Y el lector, ¿abre mentalmente muchas ventanas?
Ante una lógica de cercanía temática, de palabras claves, de tópicos, una continuidad física como la del libro ya no importa. Las unidades textuales no son consideradas en su identidad, sino como un banco de datos que se puede organizar, recomponer, asociar. No es un juicio de valor ni digo que el mundo de Gutenberg era un paraíso y hoy estamos en el infierno. Digo que las posibilidades son inmensas y que el problema es identificar las formas de discontinuidad y las prácticas de la lectura. La relación entre posibilidades nuevas y características heredadas.

Vía revolucionaria
El coautor y coeditor de Historia de la lectura en el mundo occidental tiene un iPad, pero lo usa para los mails y no como e-reader. Y sólo eso revela de sus hábitos lectores. Los gestos y prácticas de los lectores de hace siglos, las marcas en los libros, las lecturas en voz alta, la relación con la materialidad de lo leído, le siguen interesando. También las formas y soportes de lo escrito.

Ud. ha recordado que las obras unitarias son una invención tardía en el desarrollo del libro. Que alguna vez la norma fue la miscelánea, un poco como hoy.

El libro es el resultado de una construcción histórica. A partir de la invención del códice, que reemplazó a los rollos de papiro, los textos que correspondían a esta unidad eran misceláneos. Un libro medieval, por ejemplo, no es una obra, sino una serie de textos que pueden tener relación entre sí porque el propietario del libro quería tenerlos juntos, pero que pueden ser de lenguas, fechas o autores muy diferentes. Entre los siglos XIV y XV, con Dante, con Boccaccio, empieza haber sólo una obra dentro de un tipo de encuadernación. Es una herencia que tal vez sea hoy desafiada por la tecnología digital. Evidentemente, un computador no corresponde a una obra, pero también es el resultado de una evolución histórica.

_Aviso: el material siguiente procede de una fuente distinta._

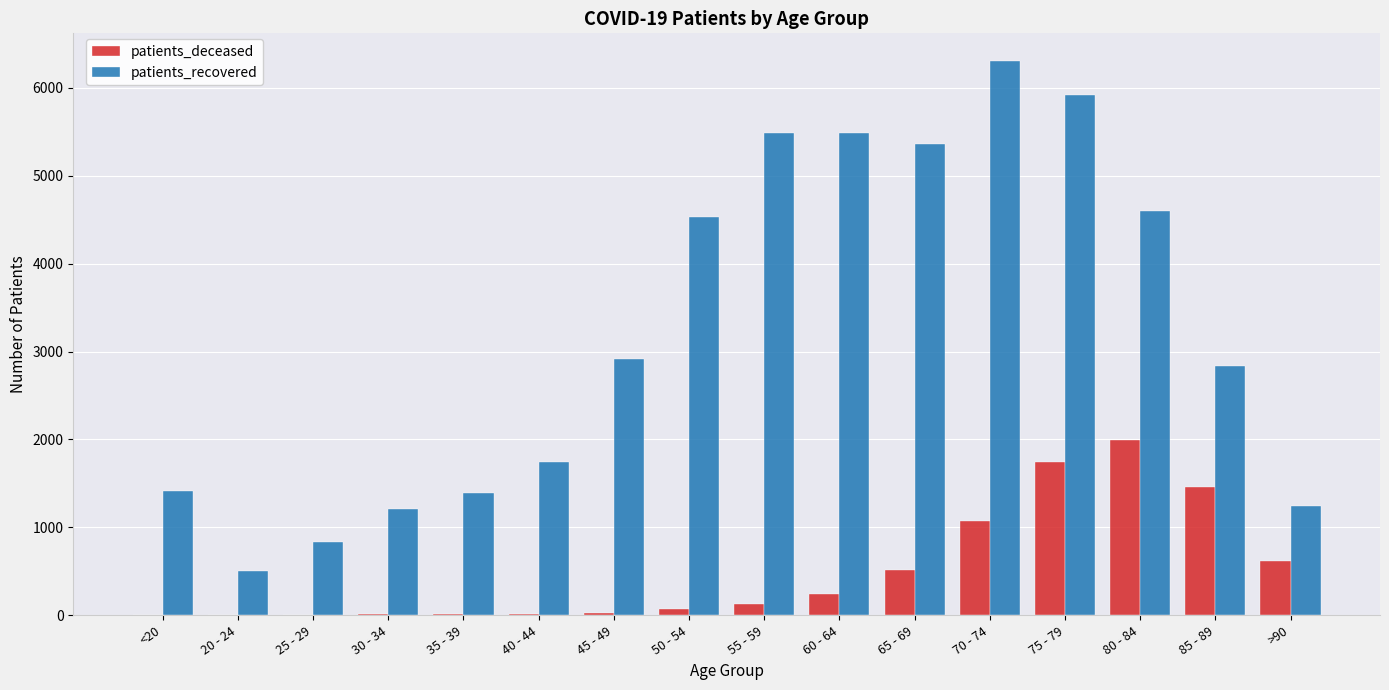

The value of patients_recovered at >90 is 1832. True or false?

False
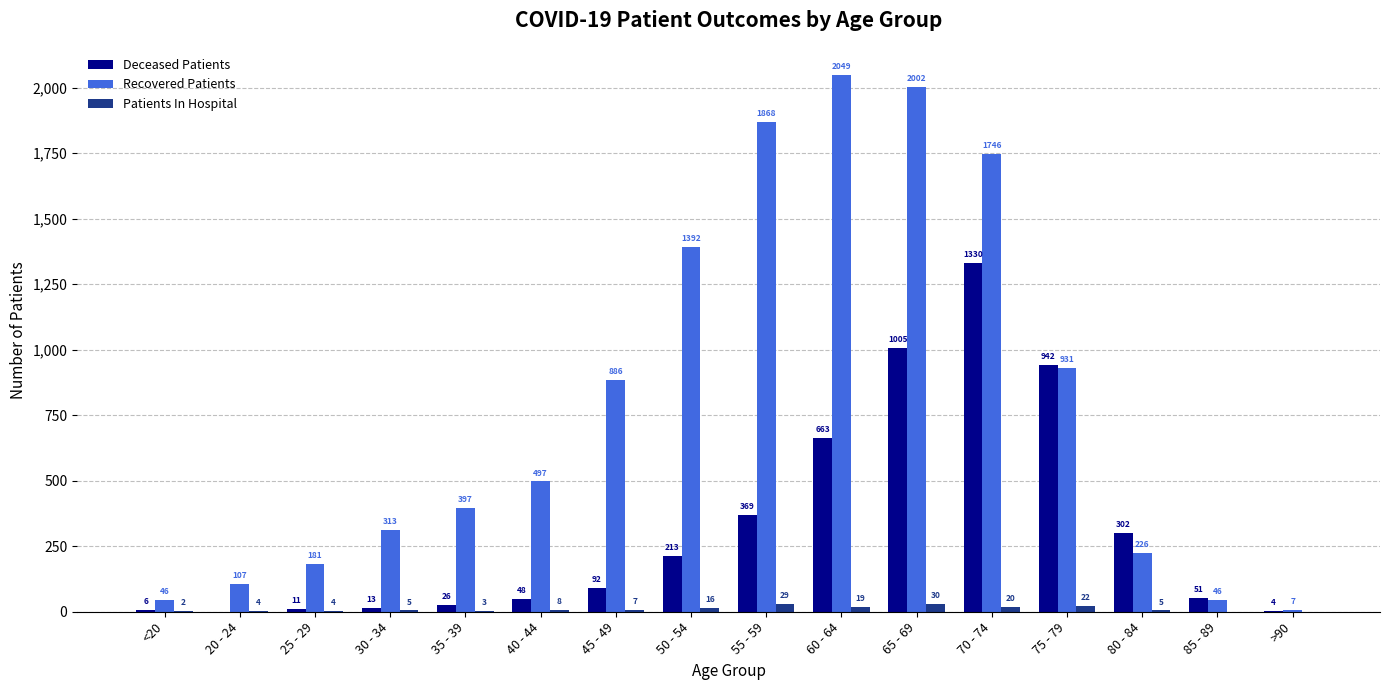

The value of Deceased Patients at 30 - 34 is 13. True or false?

True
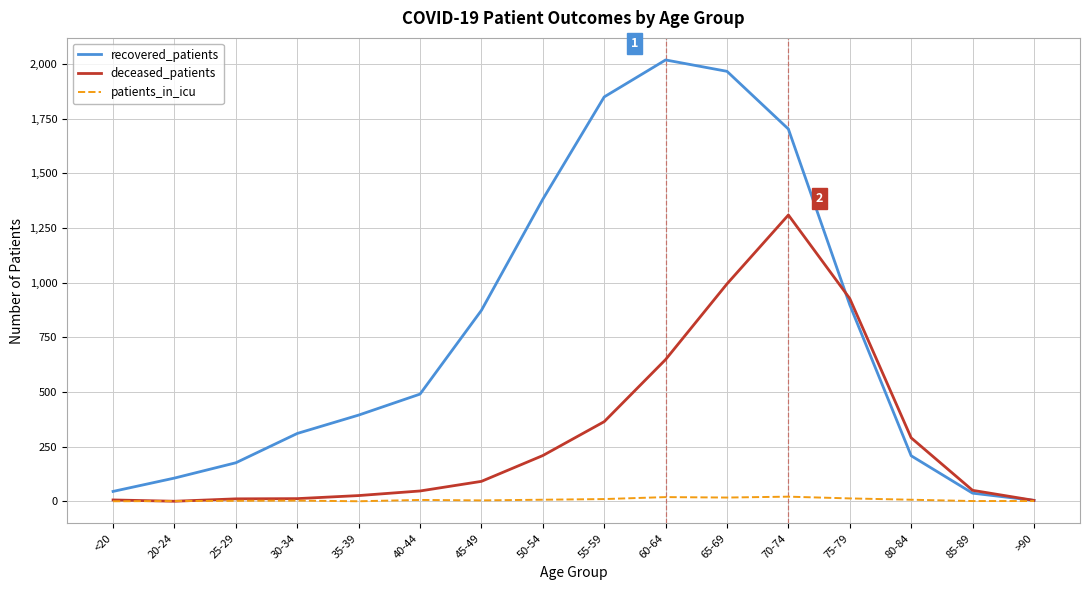

True or false: recovered_patients has a value of 1434 at 45-49.

False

¿Cómo cotejar las actuales revoluciones lectoras con las del pasado?
A menudo se compara la revolución digital con la invención de la imprenta, en el siglo XV, lo que no me parece adecuado. Gutenberg inventó una nueva técnica para reproducir textos, pero su invención no transformó la forma del libro: antes y después estuvo compuesto por pliegos, hojas y páginas, definiendo gestos y prácticas de lectura que son los mismos desde los comienzos de la era cristiana. Ahora, ¿se debe comparar la revolución digital con la invención y la difusión del códice, que sustituyó a los rollos? Acá, es el soporte de los textos lo que cambia: no se puede hojear un objeto sin hojas, no se puede hacer índices para un libro sin páginas. Todo esto no puede existir sin la invención del códice. La técnica digital revoluciona al mismo tiempo el soporte de lo escrito, las relaciones con los textos y su inscripción y difusión. Por ende, ninguna comparación histórica supone una revolución semejante a la revolución digital, que propone nuevos soportes de lo escrito y nuevos modos de lectura.